WORK TASK:
Taking the entries below, transcribe only the lines starting with the one with "les arbitres, c’est son assistante qu’il a" and going on through the one with "персональные данные, в устной и письменной", exactly as written, without the pictures.
** Opening DATA EXCERPTS block **
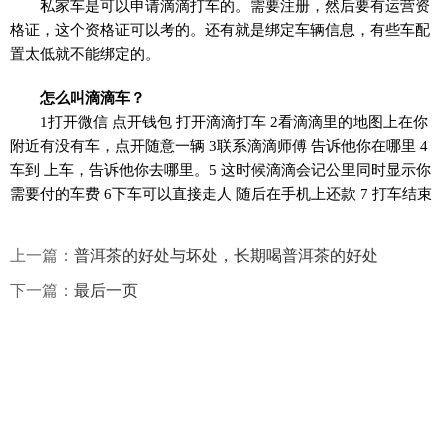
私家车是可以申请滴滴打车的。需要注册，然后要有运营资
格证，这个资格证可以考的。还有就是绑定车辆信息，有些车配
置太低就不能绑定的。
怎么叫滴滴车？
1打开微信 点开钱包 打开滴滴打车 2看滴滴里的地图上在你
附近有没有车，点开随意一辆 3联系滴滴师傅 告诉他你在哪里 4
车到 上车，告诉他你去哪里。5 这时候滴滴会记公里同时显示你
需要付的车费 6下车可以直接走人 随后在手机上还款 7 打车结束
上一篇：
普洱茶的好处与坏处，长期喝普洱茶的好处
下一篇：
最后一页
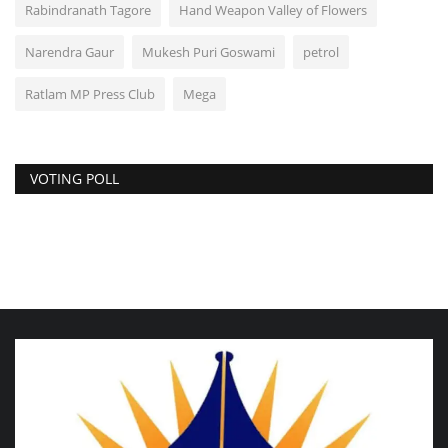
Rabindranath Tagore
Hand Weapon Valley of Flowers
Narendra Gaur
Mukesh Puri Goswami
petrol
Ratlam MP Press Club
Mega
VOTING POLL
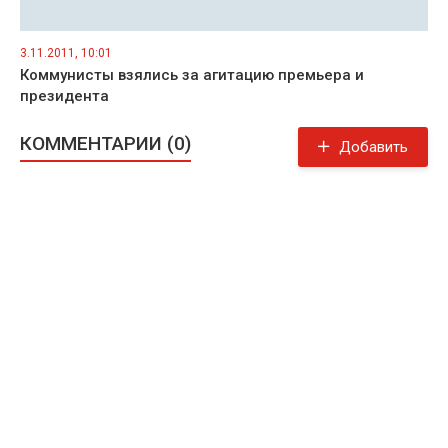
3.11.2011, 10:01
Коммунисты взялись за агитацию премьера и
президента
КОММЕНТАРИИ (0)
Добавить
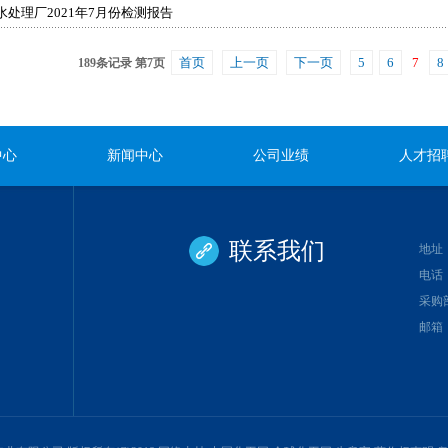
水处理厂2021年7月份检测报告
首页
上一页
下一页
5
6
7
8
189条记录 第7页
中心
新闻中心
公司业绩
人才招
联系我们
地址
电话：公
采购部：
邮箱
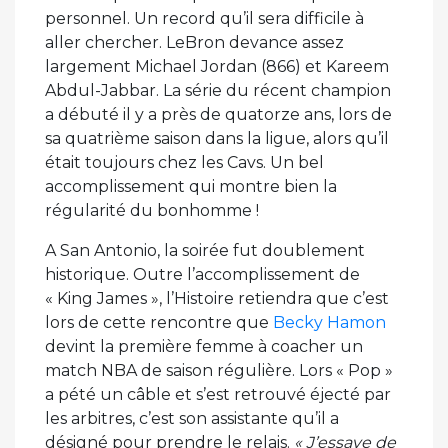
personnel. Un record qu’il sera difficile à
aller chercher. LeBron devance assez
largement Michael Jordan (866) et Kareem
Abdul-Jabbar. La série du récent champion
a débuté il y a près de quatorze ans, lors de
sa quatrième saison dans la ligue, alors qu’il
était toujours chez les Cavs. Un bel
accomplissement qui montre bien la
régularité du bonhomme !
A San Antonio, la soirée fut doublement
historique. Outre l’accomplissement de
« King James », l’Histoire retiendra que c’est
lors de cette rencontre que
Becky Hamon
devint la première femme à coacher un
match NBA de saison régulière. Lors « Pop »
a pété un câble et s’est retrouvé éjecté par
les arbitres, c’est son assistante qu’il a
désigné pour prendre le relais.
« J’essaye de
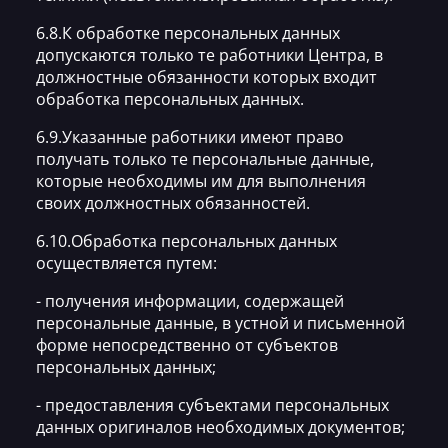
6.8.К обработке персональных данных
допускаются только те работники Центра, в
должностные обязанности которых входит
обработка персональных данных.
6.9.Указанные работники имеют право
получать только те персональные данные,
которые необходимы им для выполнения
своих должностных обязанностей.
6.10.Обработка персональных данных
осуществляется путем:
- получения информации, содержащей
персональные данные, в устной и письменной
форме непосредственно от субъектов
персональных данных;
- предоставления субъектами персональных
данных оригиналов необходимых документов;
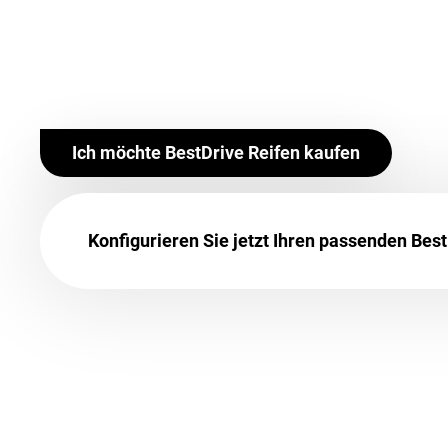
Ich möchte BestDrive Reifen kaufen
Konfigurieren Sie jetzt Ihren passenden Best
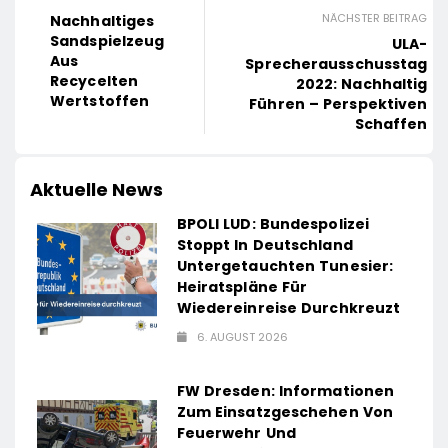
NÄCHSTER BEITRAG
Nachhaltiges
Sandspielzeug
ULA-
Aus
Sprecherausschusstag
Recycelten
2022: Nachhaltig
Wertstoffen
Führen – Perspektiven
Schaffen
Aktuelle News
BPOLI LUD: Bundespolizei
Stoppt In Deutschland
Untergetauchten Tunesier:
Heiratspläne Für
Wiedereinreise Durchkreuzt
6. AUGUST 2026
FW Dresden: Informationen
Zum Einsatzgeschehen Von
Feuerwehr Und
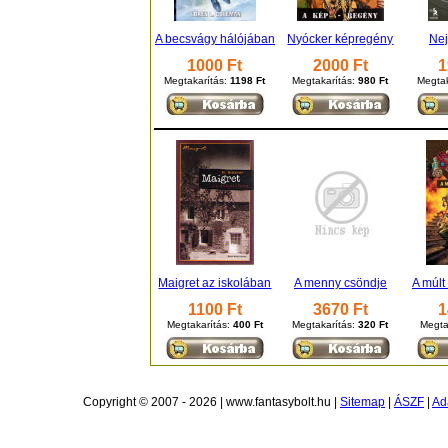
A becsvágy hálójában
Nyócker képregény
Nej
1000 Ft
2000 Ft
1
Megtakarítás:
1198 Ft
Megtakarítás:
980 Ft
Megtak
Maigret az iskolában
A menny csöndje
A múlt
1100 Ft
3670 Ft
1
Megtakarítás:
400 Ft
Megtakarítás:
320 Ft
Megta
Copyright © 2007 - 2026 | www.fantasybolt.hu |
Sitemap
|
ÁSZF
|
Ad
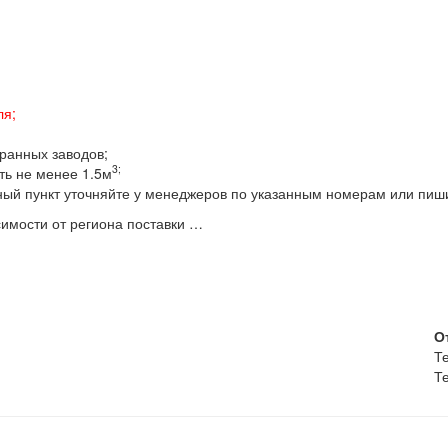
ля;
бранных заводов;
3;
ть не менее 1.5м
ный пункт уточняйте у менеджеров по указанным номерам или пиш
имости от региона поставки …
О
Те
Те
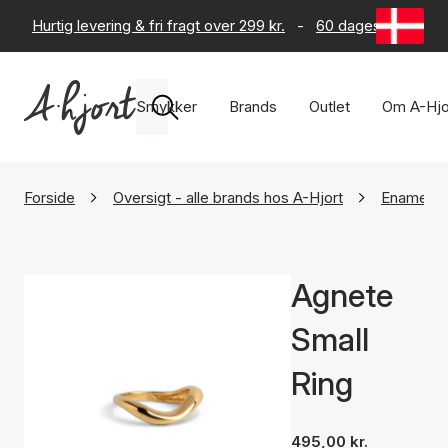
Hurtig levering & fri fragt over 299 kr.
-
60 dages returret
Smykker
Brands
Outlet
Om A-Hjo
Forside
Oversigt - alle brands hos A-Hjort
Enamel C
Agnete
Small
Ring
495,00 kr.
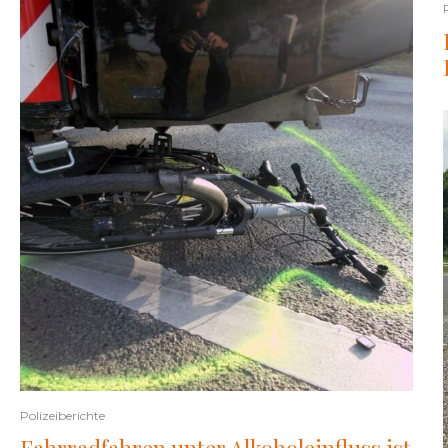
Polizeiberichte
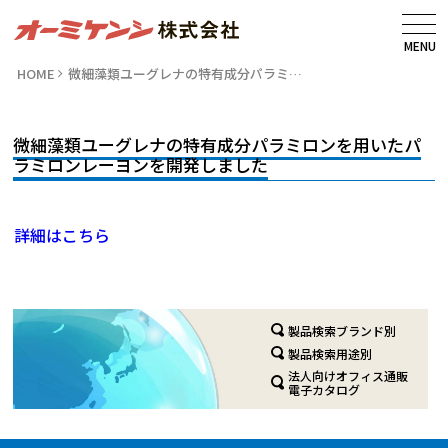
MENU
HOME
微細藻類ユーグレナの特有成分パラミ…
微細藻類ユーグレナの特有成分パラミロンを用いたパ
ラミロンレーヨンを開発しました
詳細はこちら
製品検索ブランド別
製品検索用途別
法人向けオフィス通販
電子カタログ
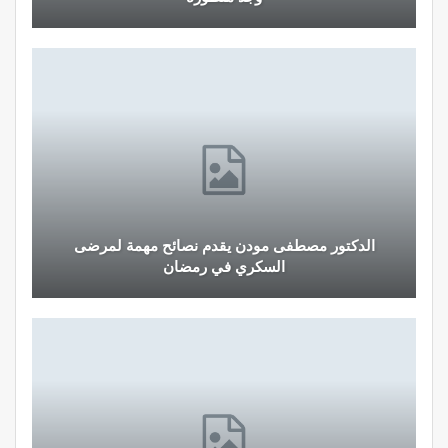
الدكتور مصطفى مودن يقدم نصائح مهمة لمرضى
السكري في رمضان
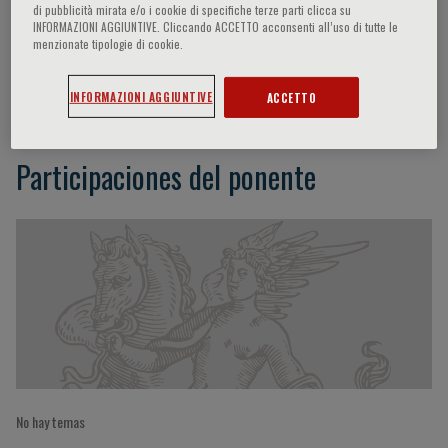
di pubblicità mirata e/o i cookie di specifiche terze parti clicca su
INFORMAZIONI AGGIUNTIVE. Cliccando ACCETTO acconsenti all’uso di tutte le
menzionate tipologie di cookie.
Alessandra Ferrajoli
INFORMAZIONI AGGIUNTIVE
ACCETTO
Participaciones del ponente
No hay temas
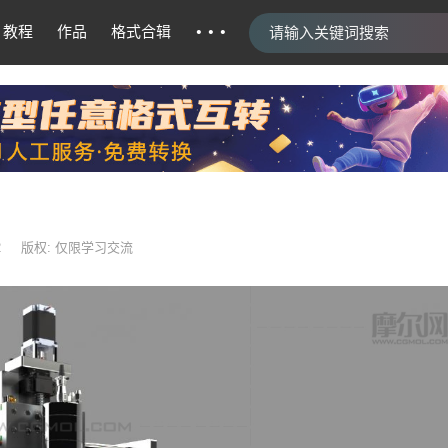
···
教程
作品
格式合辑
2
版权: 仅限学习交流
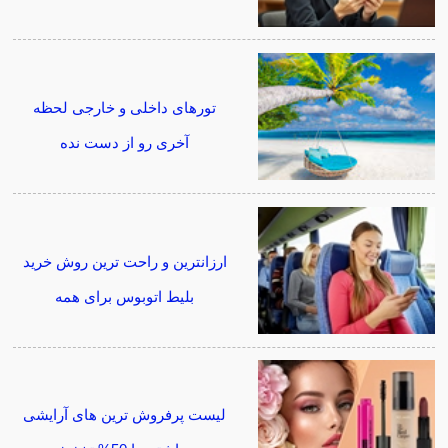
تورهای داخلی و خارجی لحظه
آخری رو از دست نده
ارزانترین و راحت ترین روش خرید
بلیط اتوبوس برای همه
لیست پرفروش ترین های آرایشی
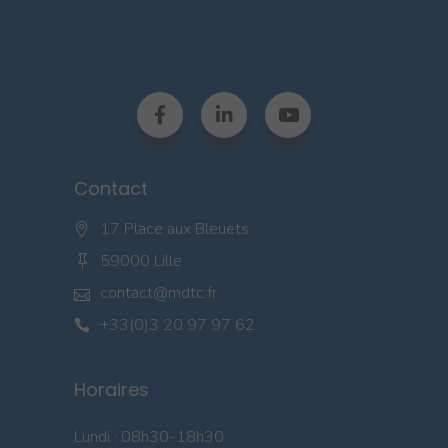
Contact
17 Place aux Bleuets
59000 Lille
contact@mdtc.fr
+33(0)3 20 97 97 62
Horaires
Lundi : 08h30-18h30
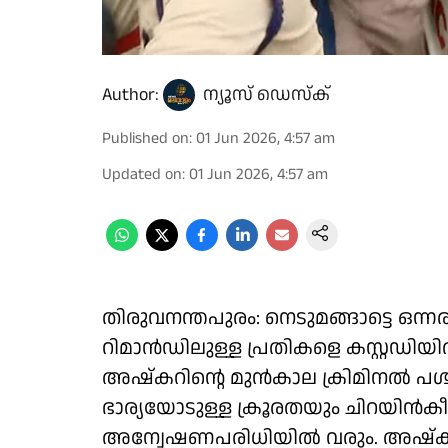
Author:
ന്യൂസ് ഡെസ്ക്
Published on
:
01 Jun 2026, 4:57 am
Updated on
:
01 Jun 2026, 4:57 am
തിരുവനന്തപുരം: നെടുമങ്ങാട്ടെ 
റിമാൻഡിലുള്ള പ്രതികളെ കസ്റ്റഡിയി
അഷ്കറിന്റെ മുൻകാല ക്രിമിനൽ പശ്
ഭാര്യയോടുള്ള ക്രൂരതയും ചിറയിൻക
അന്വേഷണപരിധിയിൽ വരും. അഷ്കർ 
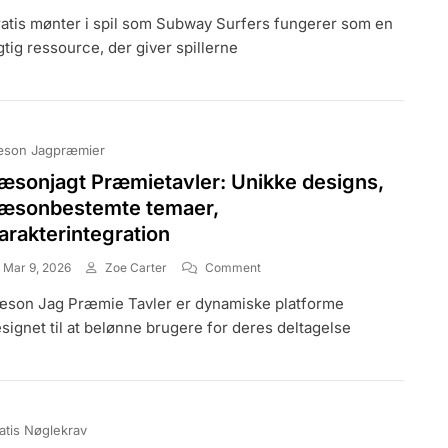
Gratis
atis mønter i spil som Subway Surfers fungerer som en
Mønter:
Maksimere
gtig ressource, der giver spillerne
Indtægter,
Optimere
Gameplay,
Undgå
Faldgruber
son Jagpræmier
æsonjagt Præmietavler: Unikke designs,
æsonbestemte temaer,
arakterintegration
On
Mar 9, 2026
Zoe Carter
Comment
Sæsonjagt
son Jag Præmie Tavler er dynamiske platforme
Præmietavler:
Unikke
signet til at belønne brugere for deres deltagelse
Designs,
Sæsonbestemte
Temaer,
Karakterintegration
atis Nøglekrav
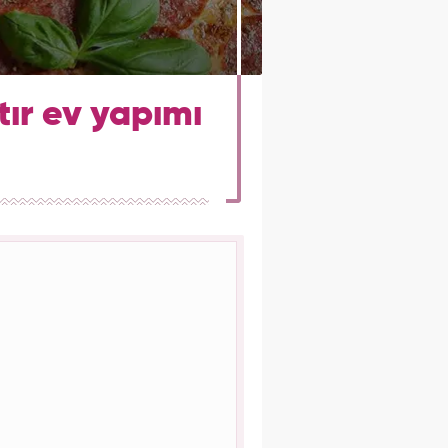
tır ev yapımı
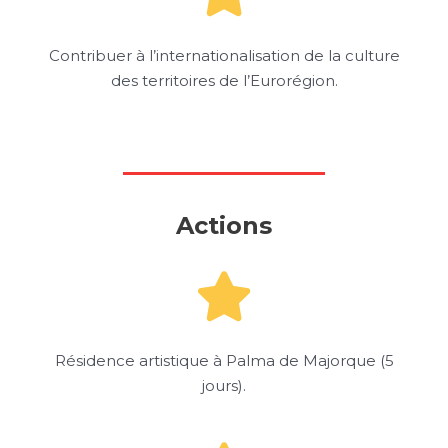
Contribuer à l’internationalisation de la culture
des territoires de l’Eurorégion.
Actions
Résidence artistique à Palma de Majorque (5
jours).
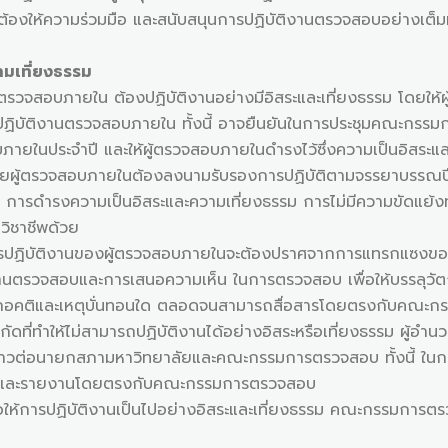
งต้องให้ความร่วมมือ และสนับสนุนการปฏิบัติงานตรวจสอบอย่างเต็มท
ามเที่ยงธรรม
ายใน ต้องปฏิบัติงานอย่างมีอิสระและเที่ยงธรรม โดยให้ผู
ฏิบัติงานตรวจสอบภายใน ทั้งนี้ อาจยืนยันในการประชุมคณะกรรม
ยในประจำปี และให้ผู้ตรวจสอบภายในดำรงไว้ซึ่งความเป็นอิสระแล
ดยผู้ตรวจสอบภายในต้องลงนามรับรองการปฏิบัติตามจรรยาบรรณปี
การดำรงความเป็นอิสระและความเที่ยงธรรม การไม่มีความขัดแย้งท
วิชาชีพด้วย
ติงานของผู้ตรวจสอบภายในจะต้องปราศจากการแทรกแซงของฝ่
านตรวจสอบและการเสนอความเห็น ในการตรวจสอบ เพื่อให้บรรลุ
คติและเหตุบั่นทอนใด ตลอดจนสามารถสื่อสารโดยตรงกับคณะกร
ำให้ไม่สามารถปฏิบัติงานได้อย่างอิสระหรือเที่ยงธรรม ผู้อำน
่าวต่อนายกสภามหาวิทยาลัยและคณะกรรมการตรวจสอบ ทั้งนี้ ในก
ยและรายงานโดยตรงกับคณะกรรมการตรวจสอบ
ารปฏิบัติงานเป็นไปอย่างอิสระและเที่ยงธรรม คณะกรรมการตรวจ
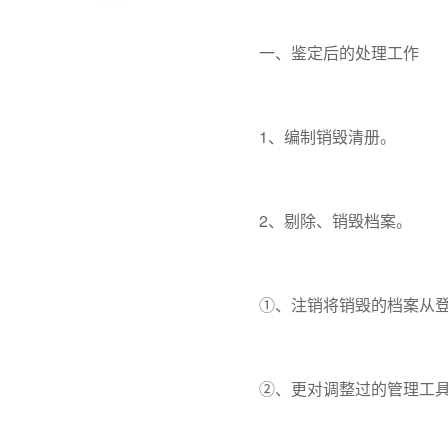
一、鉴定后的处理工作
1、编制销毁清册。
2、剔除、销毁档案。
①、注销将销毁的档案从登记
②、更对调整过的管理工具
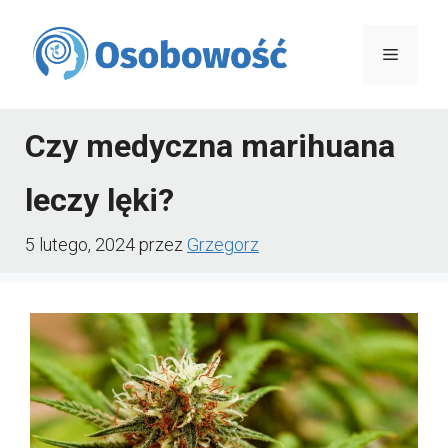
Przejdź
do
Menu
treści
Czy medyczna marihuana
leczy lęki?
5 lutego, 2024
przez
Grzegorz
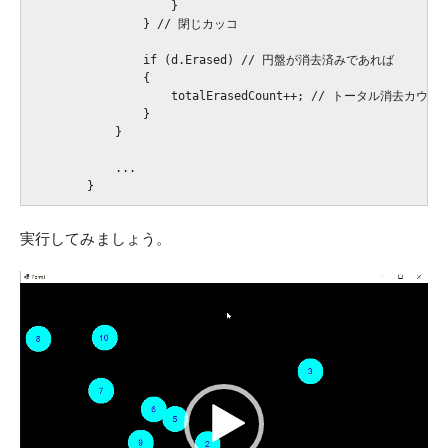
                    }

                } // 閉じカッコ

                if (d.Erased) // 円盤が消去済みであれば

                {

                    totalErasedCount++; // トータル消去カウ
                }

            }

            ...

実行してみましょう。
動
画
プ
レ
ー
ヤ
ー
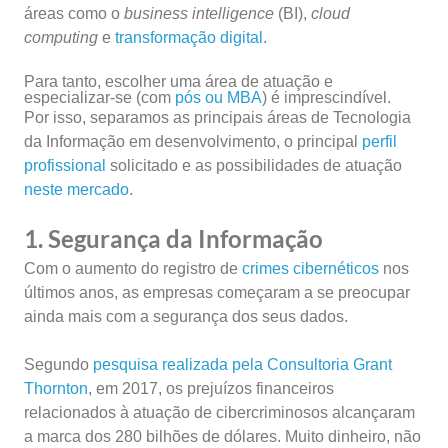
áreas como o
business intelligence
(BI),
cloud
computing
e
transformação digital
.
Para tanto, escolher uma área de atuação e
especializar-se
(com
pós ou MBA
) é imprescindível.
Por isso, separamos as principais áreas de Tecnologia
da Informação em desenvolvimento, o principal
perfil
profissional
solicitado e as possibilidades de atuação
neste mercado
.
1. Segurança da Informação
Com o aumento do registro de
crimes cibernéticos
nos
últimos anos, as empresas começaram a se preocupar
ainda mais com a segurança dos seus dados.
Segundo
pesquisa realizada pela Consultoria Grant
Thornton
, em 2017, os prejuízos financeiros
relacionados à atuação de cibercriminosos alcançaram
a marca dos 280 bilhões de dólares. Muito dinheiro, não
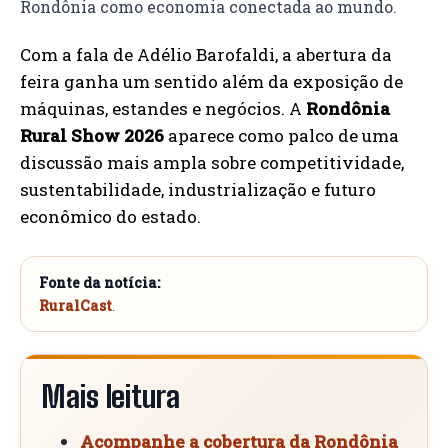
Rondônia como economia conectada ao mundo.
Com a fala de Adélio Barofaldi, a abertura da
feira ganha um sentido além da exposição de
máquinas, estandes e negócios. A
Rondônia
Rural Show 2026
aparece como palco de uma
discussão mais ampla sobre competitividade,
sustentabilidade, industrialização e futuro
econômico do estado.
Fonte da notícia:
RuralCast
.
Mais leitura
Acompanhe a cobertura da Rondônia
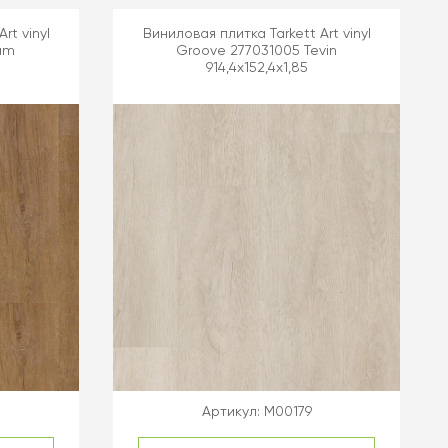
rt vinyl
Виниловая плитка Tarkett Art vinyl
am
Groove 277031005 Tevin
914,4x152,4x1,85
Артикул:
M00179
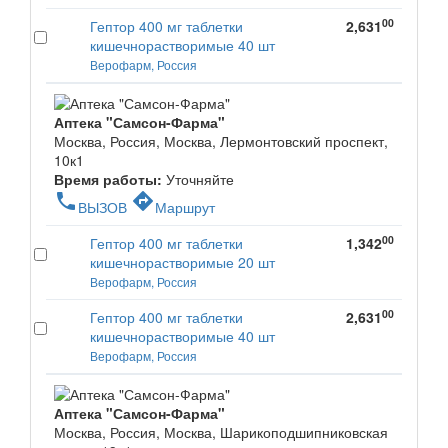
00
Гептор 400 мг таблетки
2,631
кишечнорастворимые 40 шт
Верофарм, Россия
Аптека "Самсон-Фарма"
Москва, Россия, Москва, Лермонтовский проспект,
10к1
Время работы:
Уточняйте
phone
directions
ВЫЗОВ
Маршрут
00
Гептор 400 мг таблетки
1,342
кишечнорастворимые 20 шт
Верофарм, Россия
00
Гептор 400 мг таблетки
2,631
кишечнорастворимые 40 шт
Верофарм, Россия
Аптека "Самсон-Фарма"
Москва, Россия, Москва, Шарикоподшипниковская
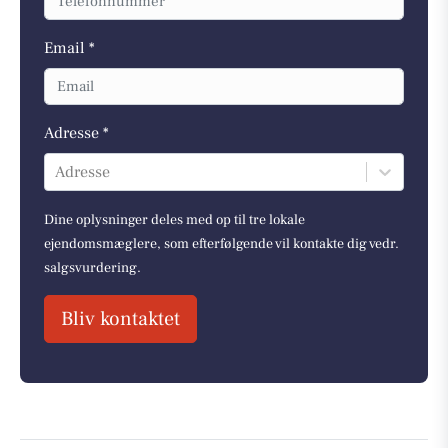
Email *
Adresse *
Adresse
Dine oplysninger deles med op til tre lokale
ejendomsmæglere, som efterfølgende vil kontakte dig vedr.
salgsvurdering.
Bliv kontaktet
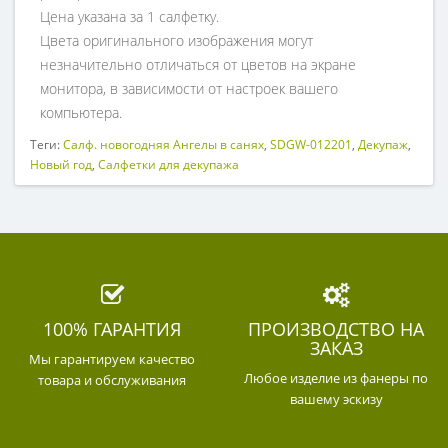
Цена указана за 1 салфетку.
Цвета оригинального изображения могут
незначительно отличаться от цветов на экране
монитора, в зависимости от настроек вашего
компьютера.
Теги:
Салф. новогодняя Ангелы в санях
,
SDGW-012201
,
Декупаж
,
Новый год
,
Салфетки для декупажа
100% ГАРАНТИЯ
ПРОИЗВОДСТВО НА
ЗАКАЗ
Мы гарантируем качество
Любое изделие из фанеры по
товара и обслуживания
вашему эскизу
** Closing DATA EXCERPTS block **
OUTPUT BELOW:
les arbitres, c’est son assistante qu’il a
désigné pour prendre le relais.
« J’essaye de
6.8.К обработке персональных данных
допускаются только те работники Центра, в
должностные обязанности которых входит
обработка персональных данных.
6.9.Указанные работники имеют право
получать только те персональные данные,
которые необходимы им для выполнения
своих должностных обязанностей.
6.10.Обработка персональных данных
осуществляется путем:
- получения информации, содержащей
персональные данные, в устной и письменной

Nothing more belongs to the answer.